データプライバシー



今回はデータプライバシーについて説明します。
昨今、プライバシー保護やGDPRなど、データプライバシーについての議論が多くなされています。アンケートで、「このアンケートでは個人情報を十分に配慮し、個人を特定するようなことは致しません。」などの記載がよくありますが、本来データを読まないように頑張るのではなく、個人情報を収集・加工・分析する過程で適切なスキームで匿名化処理を施す設計を考える必要があります。日本では、個人情報保護法で守られているということは多くの方がご存知だと思いますが、匿名化データをうまく説明できますでしょうか。おそらく以前の自身と同じく、個人を特定することができない情報としか説明できない人が大部分であると思います。その匿名化データに関して具体的な説明を行います。

匿名化データとはざっくりいえば前述の通りですが、もっと具体的に言うと、データ(グループ)に含まれる全ての個人に関して、各個人と全く同じ属性データ(年齢・性別・学歴・職歴など)が自分以外にいるというものです(同じ属性の人が2人以上いたら、その回答が誰のものかわからない)。個人を特定できない属性データを収集するために、収集予定の標本グループを見て、柔軟に年齢⇒年代、出身校⇒学歴、社名⇒職種などデータを丸める(大きいカテゴリにする)必要があります。ただ、量的データを用いた分析を行いたいこともあるので、その際は収集時には細かくカテゴリし、大きいカテゴリに加工して最終結果を出すことはもちろん可能です。つまり、データ分析では一連の流れを考え、できるだけ上流の過程で匿名化処理を盛り込む必要があるということです。

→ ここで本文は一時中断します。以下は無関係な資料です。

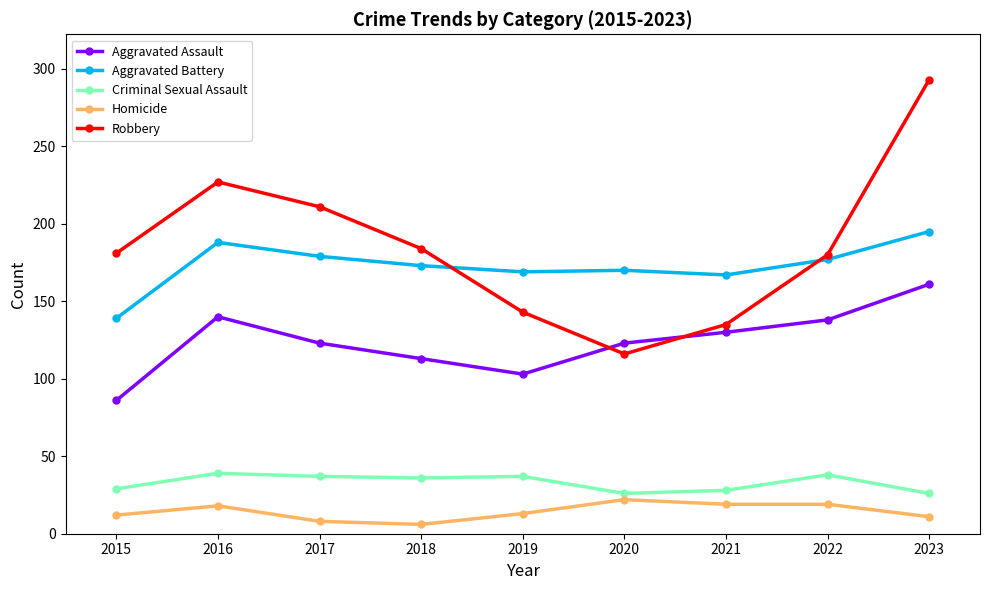

At which label does Aggravated Battery reach its peak?

2023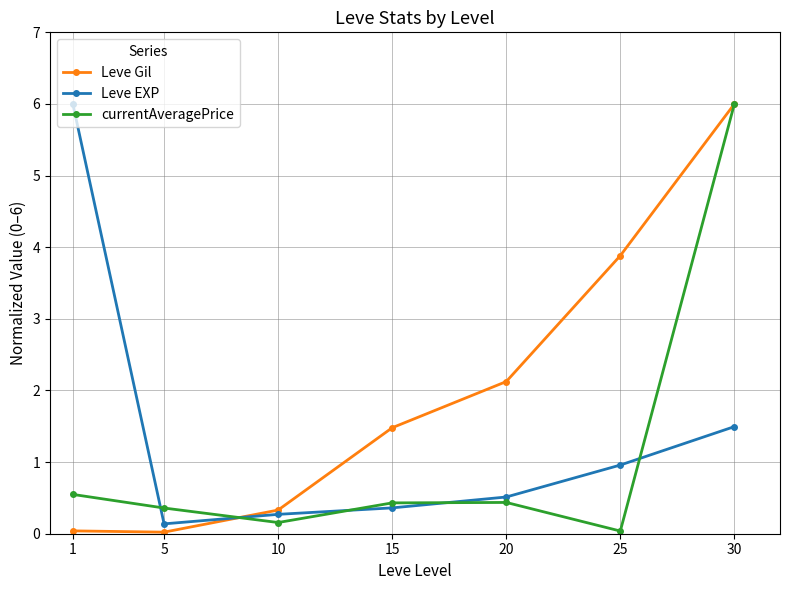

The Leve EXP series shows 1.5 at 30. True or false?

True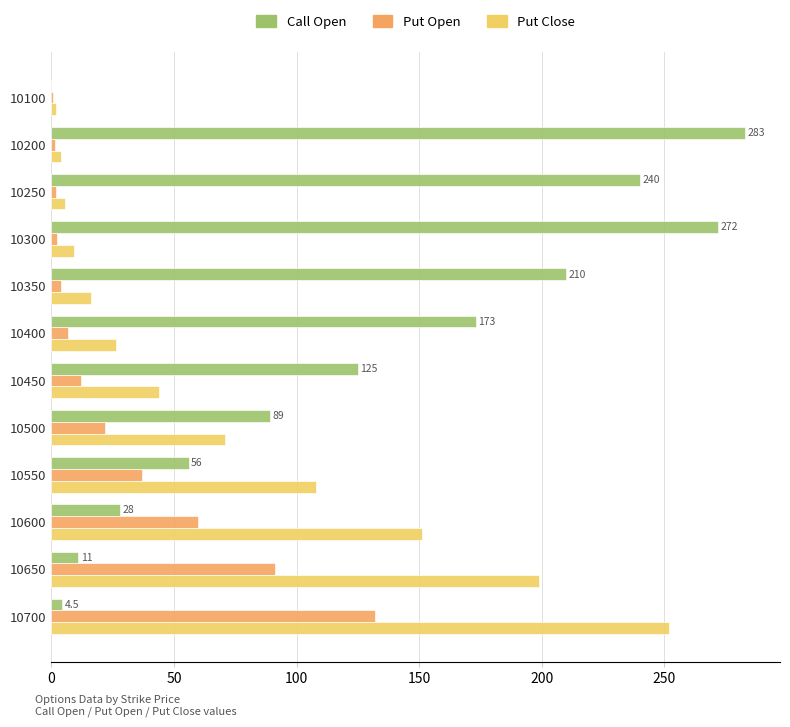

At which category is the sum across all series the highest?

10700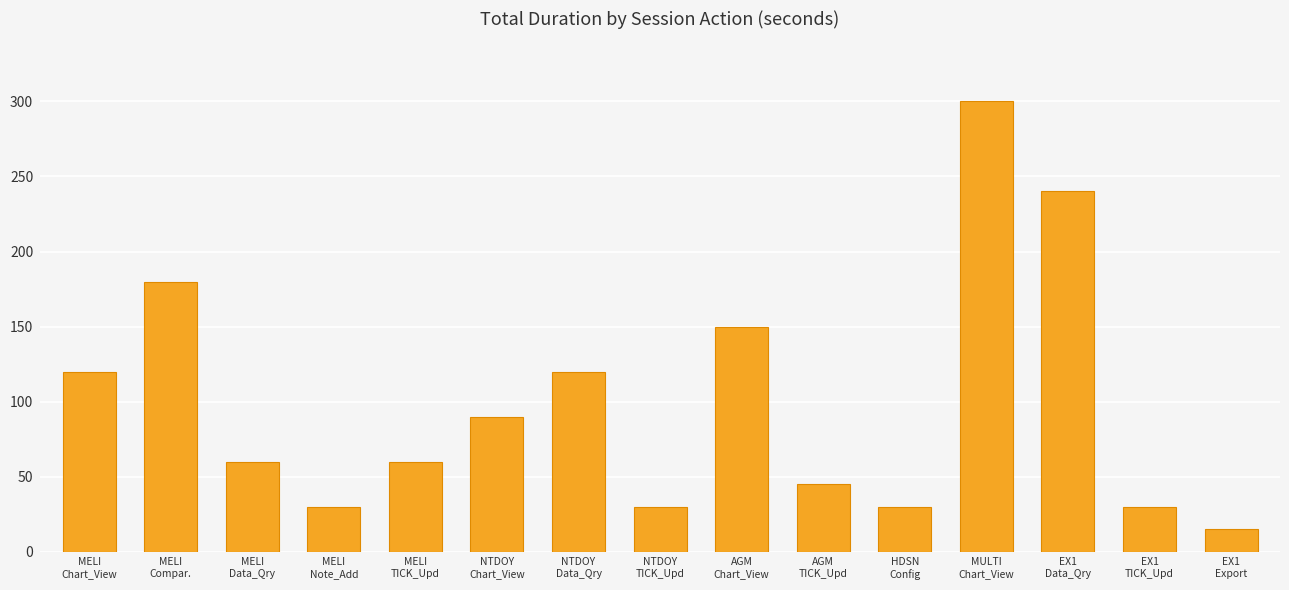

What is the greatest value displayed?

300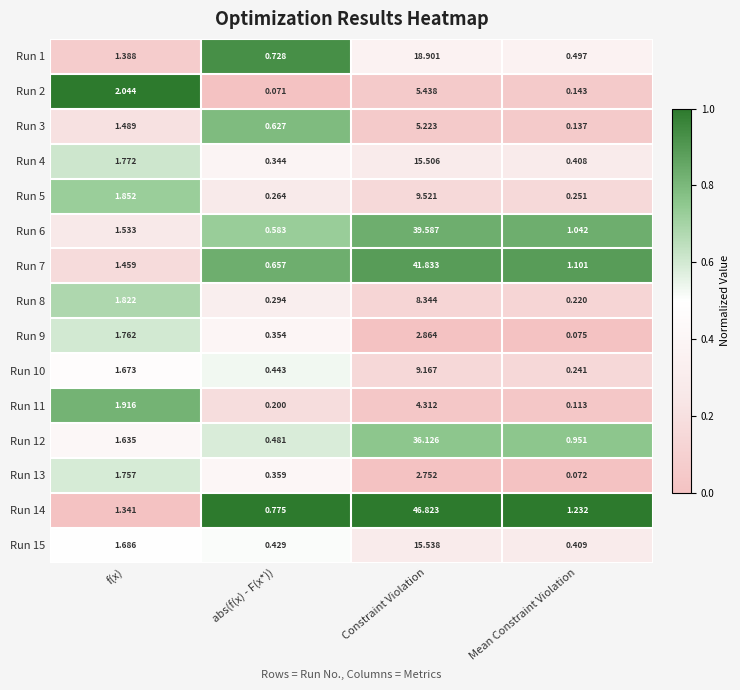

Between f(x) and Mean Constraint Violation, which series saw the biggest shift?

Run 2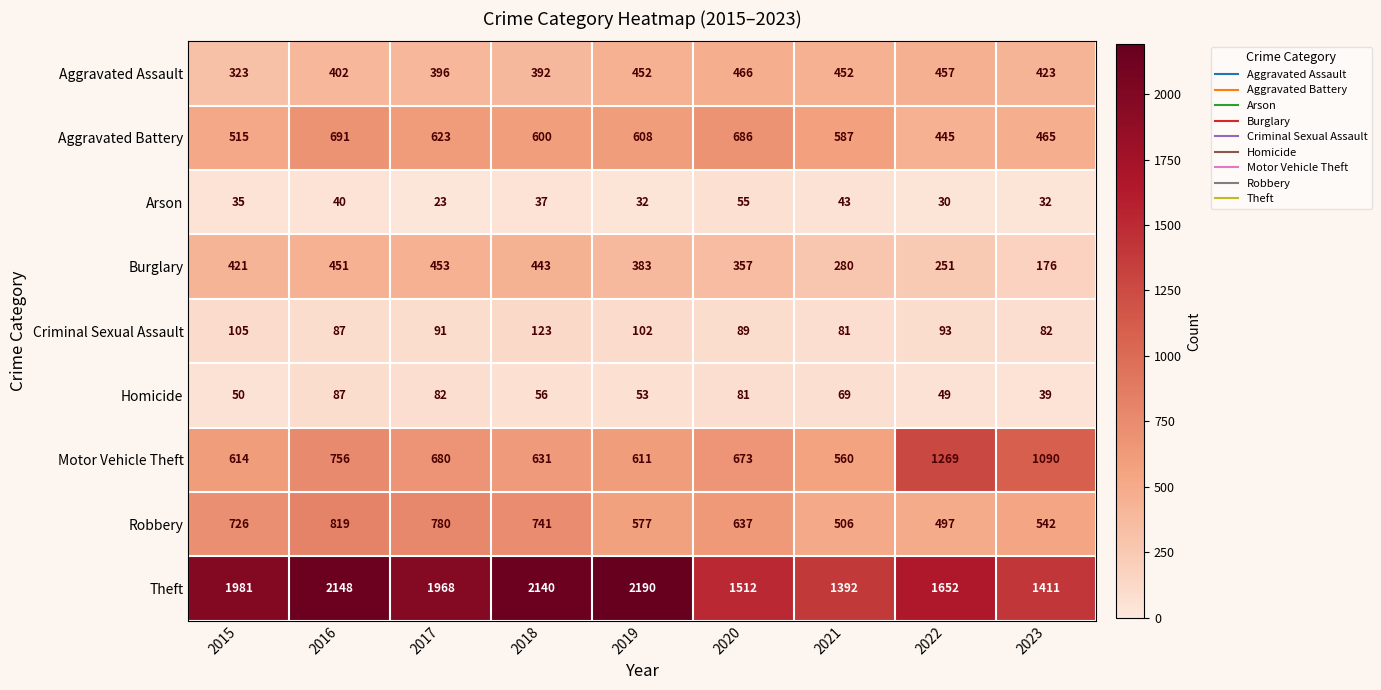

At which category is the sum across all series the highest?

2016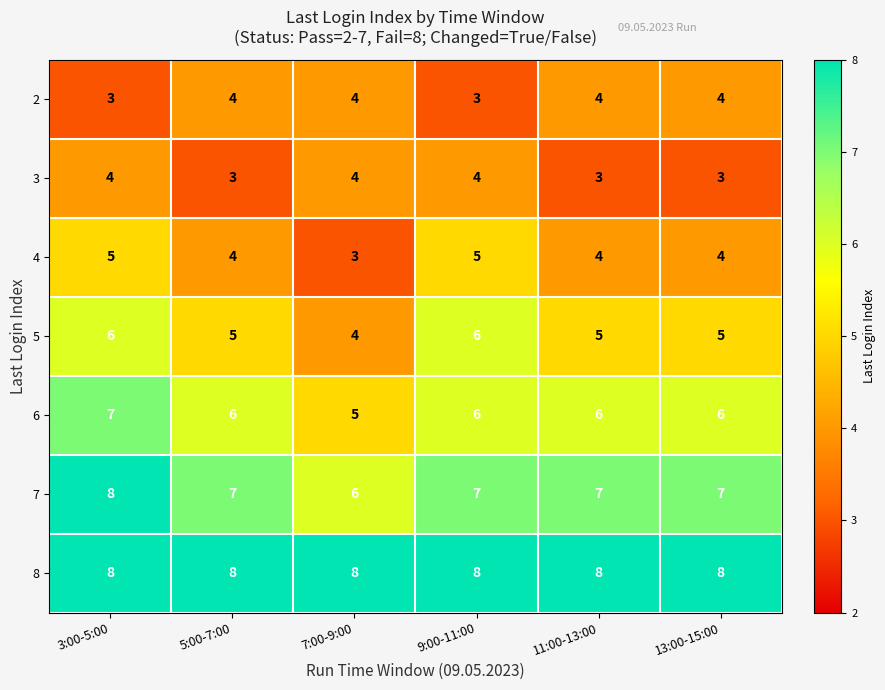

What is the sum of the 3 values at 11:00-13:00 and 5:00-7:00?

6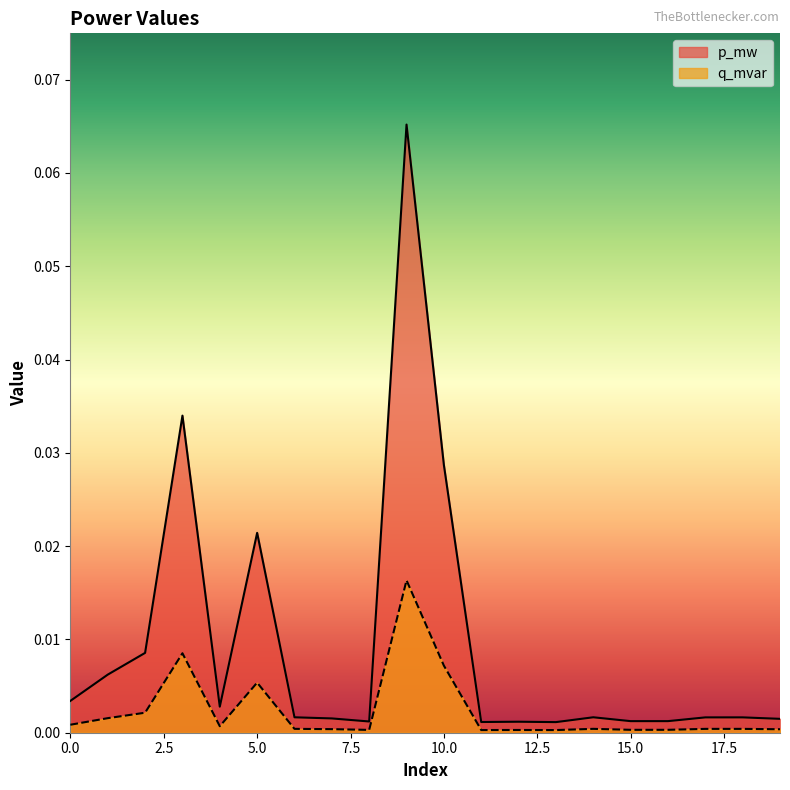

Reading left to right, transcribe all the data shown in this chart.

p_mw: 0=0.0	1=0.0	2=0.0	3=0.0	4=0.0	5=0.0	6=0.0	7=0.0	8=0.0	9=0.1	10=0.0	11=0.0	12=0.0	13=0.0	14=0.0	15=0.0	16=0.0	17=0.0	18=0.0	19=0.0
q_mvar: 0=0.0	1=0.0	2=0.0	3=0.0	4=0.0	5=0.0	6=0.0	7=0.0	8=0.0	9=0.0	10=0.0	11=0.0	12=0.0	13=0.0	14=0.0	15=0.0	16=0.0	17=0.0	18=0.0	19=0.0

また、多くの方が誤解していることとしては、属性データ以外のデータからも個人を特定できるということが抜け落ちていることです。属性データを隠したり、大まかにすれば完全な匿名化データになるということではありません(なる場合もありますが)。例えば、フリーコメントで、「私は2020年4月現在の日本の総理大臣です。」と書いてあったら安倍首相が特定されます。上記は大げさですが、「○○会社の第一営業部の部長」みたいな記載があれば特定できます。それ以外にも、利用の少ない(時間によっては1時間に一人程度)コンビニのEdy電子決済の利用履歴を見て、個人を特定するようなこともできます。インターネット、電子改札、スマホアプリのログイン履歴、出社退社履歴なども同様です。これをデータ収集側がきちんと匿名化することが重要になりますが、個人を特定できる身の回りにリスクが多く潜んでいることを我々が知っておく必要があります。

いかがでしょうか。個人情報保護はわかっているようで意外と意識できていないことがあります。GDPRなどに関してはまた別の回で説明しようと思います。